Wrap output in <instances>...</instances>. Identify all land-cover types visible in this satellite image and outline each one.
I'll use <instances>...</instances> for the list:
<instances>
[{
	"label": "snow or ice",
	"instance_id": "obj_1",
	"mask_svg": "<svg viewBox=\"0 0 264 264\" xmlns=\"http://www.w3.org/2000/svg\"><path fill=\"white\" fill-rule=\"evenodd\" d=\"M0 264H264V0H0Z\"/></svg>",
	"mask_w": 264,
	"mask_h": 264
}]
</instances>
● ● ●
Cetak kembali semua baris dari catatan di atas tanpa mengubah satu karakter pun.

Wrap output in <instances>...</instances>. Identify all land-cover types visible in this satellite image and outline each one.
I'll use <instances>...</instances> for the list:
<instances>
[{
	"label": "snow or ice",
	"instance_id": "obj_1",
	"mask_svg": "<svg viewBox=\"0 0 264 264\" xmlns=\"http://www.w3.org/2000/svg\"><path fill=\"white\" fill-rule=\"evenodd\" d=\"M0 264H264V0H0Z\"/></svg>",
	"mask_w": 264,
	"mask_h": 264
}]
</instances>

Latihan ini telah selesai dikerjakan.